## Exercise instructions
Every line of the entries that holds the word "vânzări" is to be copied.

## Study material
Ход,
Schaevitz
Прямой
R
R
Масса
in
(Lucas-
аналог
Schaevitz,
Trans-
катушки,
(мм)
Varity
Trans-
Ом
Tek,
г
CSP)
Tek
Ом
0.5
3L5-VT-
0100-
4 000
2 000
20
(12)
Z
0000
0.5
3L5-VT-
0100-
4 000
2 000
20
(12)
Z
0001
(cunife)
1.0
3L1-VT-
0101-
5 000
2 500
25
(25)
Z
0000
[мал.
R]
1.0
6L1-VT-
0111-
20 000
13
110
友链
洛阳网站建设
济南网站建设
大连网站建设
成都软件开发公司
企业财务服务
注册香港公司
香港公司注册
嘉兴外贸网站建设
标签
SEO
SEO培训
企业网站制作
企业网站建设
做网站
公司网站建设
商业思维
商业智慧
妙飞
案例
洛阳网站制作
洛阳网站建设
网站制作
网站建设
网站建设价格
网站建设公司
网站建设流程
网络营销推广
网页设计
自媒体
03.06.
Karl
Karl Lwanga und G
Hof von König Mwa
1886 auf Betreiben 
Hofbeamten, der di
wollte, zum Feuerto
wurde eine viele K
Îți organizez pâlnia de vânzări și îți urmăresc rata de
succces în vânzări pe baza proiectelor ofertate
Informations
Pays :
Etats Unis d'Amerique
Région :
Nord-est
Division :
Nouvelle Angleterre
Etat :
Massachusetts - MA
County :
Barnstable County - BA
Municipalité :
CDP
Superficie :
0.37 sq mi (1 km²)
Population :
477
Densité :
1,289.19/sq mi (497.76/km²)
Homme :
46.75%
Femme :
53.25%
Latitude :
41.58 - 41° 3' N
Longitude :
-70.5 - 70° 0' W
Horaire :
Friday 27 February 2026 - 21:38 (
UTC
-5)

## Solution to this problem
Îți organizez pâlnia de vânzări și îți urmăresc rata de
succces în vânzări pe baza proiectelor ofertate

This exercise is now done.